[Start of Attachment]
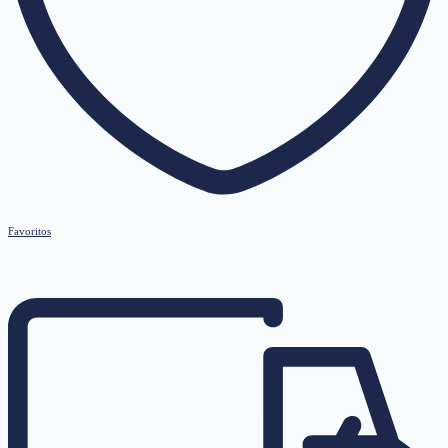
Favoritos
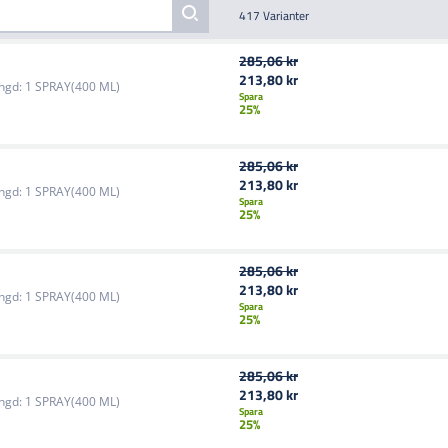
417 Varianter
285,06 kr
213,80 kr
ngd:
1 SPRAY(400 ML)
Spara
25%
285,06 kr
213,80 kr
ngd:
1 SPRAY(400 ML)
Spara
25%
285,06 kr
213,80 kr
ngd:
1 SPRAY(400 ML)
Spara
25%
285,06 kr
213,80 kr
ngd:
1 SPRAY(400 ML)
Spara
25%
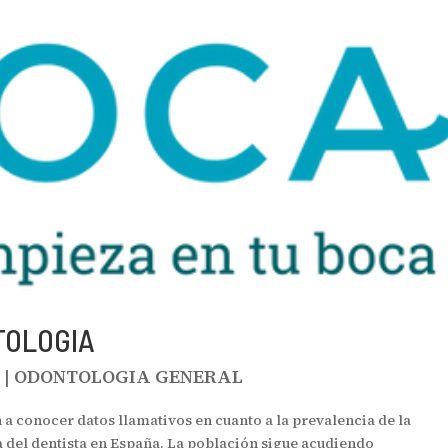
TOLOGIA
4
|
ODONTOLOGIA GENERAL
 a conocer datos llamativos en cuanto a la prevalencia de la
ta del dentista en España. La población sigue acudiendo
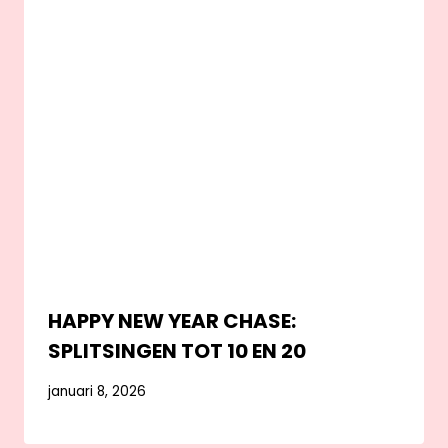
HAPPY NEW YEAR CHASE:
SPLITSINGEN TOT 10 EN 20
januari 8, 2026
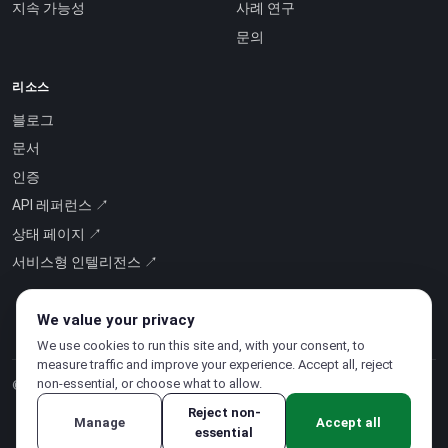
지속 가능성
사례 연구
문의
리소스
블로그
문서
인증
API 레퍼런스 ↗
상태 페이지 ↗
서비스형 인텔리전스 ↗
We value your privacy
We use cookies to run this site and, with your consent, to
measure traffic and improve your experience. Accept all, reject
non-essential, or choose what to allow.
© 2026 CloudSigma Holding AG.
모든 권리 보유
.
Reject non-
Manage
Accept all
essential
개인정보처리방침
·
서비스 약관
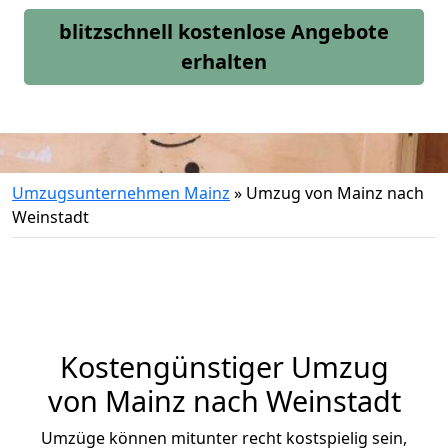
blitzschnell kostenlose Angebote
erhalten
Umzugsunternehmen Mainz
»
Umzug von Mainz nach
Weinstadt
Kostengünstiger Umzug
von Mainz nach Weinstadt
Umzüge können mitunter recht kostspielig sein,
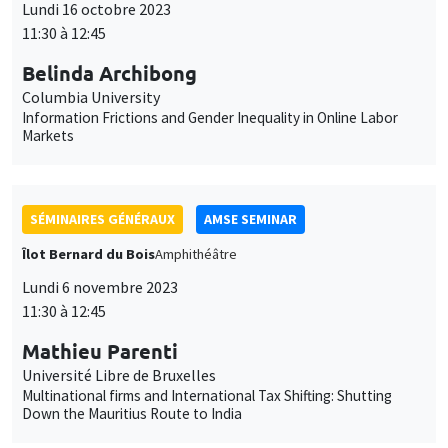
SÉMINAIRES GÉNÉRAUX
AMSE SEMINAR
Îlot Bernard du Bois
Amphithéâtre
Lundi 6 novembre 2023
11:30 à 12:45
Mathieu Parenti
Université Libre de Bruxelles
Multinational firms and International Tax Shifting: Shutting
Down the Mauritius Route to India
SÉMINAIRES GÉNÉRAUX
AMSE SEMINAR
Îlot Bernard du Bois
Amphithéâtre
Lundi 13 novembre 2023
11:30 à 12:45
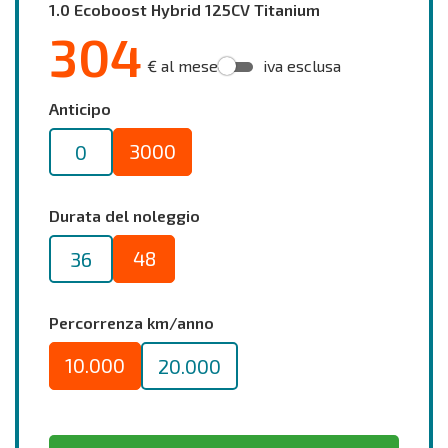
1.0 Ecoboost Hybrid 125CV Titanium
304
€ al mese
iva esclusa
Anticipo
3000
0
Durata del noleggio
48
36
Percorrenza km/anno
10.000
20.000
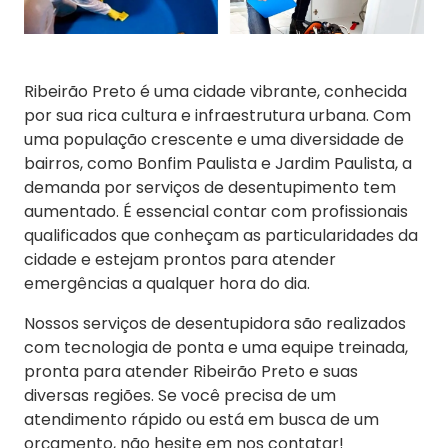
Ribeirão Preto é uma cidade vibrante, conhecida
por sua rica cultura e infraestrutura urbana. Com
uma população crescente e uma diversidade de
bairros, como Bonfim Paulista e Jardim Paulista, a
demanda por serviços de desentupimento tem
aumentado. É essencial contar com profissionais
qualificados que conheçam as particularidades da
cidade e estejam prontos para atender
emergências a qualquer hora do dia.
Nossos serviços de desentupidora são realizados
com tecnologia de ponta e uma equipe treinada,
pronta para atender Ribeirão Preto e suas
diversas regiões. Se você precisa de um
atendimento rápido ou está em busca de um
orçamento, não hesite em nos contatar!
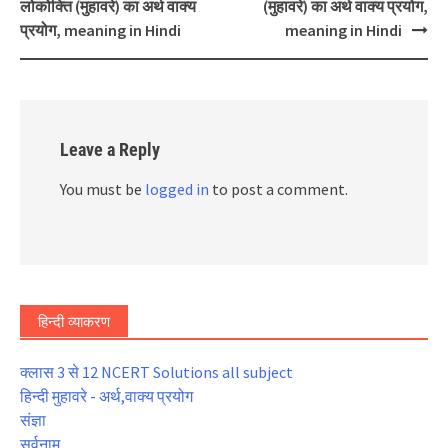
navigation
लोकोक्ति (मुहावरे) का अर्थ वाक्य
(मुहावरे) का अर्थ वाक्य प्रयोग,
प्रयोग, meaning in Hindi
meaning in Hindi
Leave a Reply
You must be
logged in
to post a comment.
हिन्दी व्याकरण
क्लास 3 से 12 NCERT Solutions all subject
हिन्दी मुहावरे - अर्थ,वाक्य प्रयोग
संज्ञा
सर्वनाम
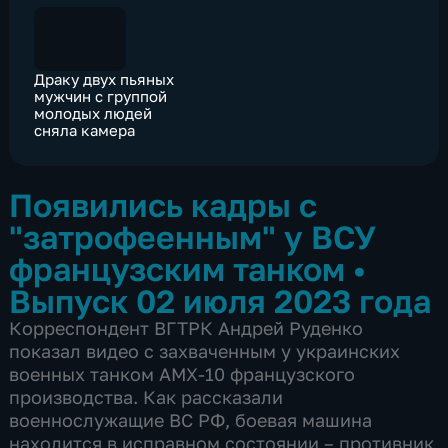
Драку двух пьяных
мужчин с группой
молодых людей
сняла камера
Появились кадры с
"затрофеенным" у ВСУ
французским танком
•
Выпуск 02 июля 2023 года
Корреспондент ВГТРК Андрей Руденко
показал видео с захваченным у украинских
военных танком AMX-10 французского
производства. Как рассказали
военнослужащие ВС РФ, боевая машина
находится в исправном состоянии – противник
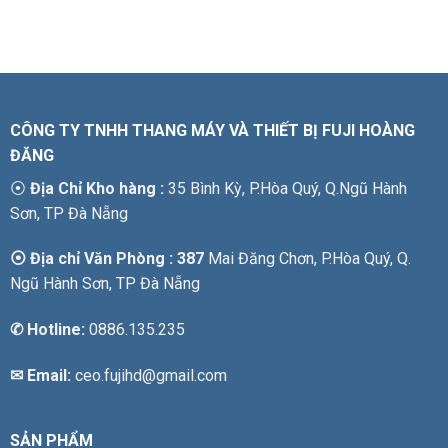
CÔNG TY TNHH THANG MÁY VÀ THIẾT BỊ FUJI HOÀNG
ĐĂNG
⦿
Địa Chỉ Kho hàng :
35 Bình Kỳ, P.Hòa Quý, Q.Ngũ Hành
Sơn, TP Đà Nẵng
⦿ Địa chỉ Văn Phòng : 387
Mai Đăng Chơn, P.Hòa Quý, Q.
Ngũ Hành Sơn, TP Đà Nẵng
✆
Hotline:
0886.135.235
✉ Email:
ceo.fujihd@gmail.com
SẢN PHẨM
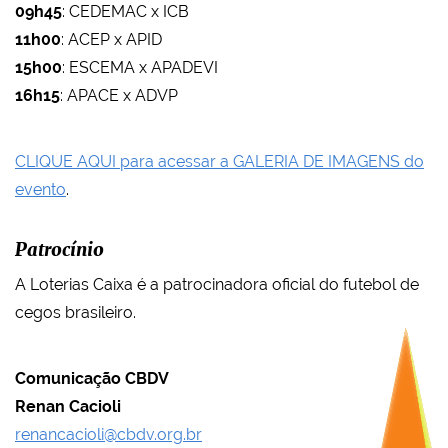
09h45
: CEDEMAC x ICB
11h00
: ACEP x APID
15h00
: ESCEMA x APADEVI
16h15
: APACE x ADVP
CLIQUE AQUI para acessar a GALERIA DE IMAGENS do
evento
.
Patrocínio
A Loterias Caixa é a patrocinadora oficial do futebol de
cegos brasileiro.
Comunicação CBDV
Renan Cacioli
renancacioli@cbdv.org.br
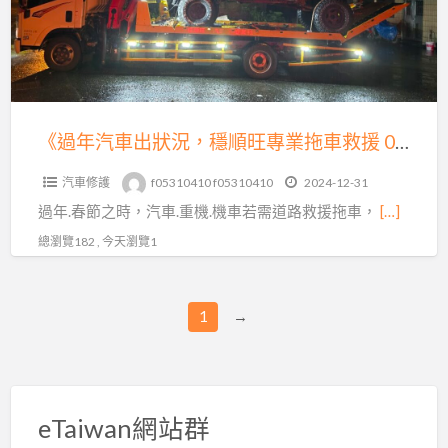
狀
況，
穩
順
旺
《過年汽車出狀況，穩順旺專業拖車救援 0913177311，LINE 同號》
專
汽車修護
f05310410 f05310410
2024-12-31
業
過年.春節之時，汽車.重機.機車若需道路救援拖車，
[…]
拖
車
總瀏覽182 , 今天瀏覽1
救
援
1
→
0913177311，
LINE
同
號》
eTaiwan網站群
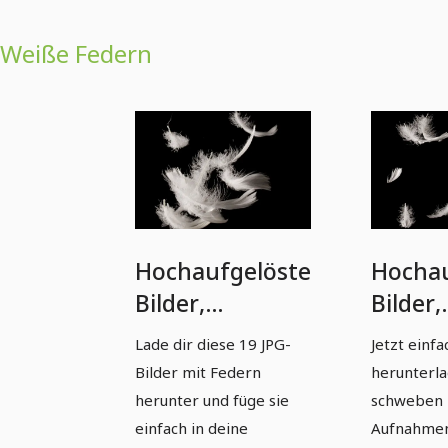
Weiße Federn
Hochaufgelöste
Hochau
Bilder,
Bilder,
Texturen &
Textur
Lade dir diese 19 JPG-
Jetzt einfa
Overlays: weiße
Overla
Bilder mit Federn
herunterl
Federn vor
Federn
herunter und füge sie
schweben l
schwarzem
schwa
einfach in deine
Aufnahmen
[End of Attachment]
REQUIREMENT:
Put the records, from their start through the line containing "januari 8, 2026", into a JSON list of strings with one string per line and no blank lines, leaving the pictures out.

EXERCISE OUTPUT:
[
  "Favoritos",
  "417 Varianter",
  "285,06 kr",
  "213,80 kr",
  "ngd:",
  "1 SPRAY(400 ML)",
  "Spara",
  "25%",
  "285,06 kr",
  "213,80 kr",
  "ngd:",
  "1 SPRAY(400 ML)",
  "Spara",
  "25%",
  "285,06 kr",
  "213,80 kr",
  "ngd:",
  "1 SPRAY(400 ML)",
  "Spara",
  "25%",
  "285,06 kr",
  "213,80 kr",
  "ngd:",
  "1 SPRAY(400 ML)",
  "Spara",
  "25%",
  "TOLOGIA",
  "4",
  "|",
  "ODONTOLOGIA GENERAL",
  " a conocer datos llamativos en cuanto a la prevalencia de la",
  "ta del dentista en España. La población sigue acudiendo",
  "HAPPY NEW YEAR CHASE:",
  "SPLITSINGEN TOT 10 EN 20",
  "januari 8, 2026"
]